Records for this exercise
****************************************

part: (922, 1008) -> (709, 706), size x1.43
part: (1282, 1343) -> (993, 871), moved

****************************************

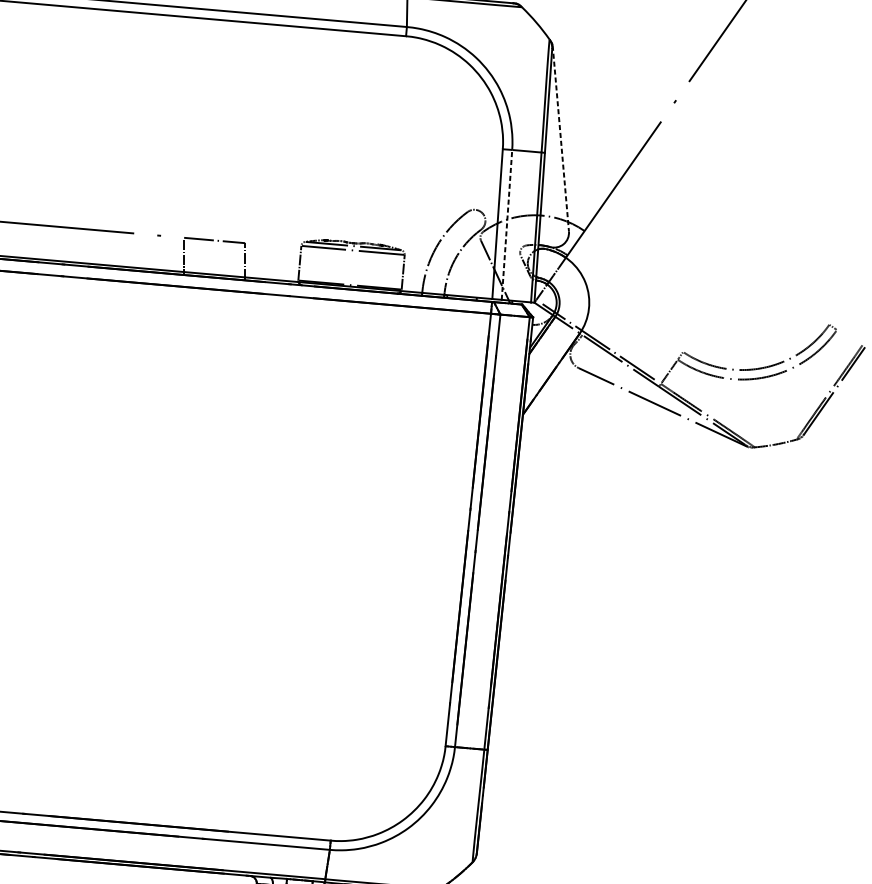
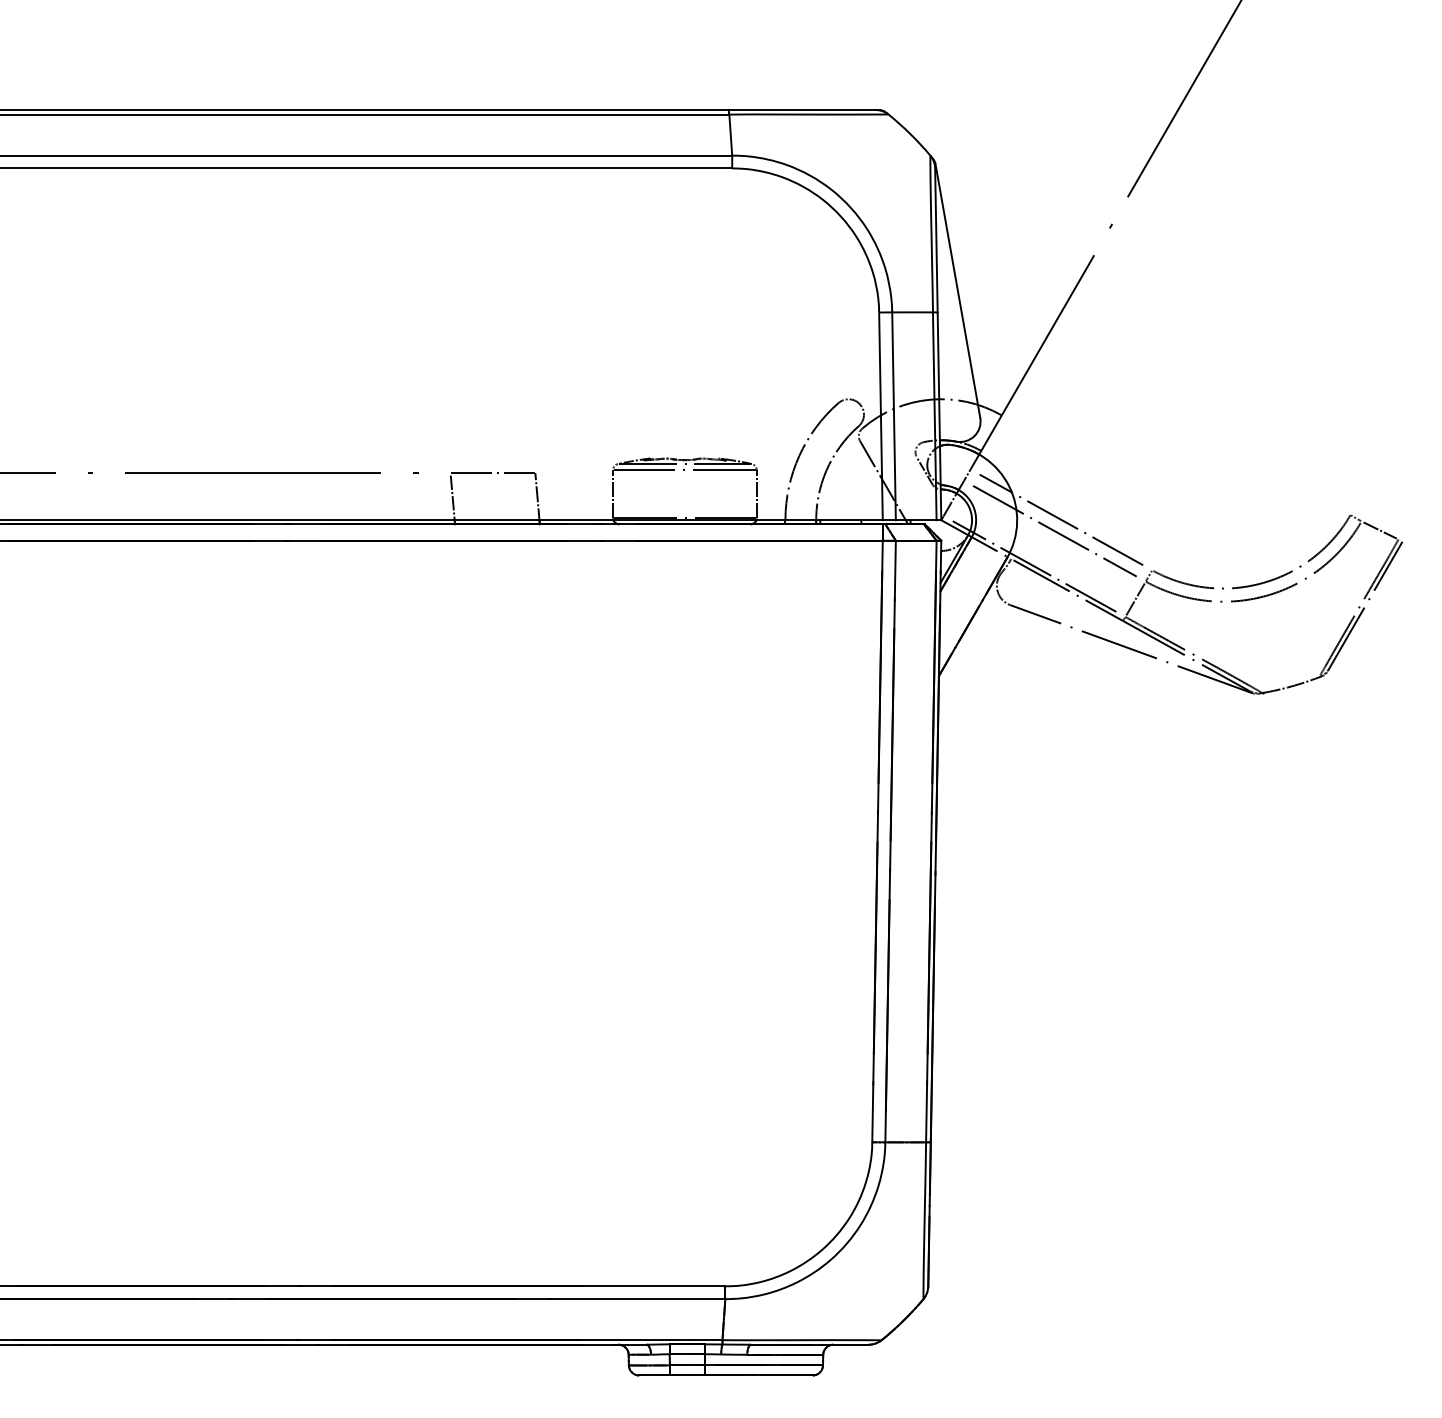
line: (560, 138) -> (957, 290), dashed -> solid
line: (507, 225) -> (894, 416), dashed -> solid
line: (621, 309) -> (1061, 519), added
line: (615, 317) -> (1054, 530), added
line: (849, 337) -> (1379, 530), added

****************************************

Instruction
Above are the entries. Quote exactly the lines from the one bearing "line: (615, 317) -> (1054, 530), added" through the one bearing "line: (849, 337) -> (1379, 530), added".

Solution to the problem
line: (615, 317) -> (1054, 530), added
line: (849, 337) -> (1379, 530), added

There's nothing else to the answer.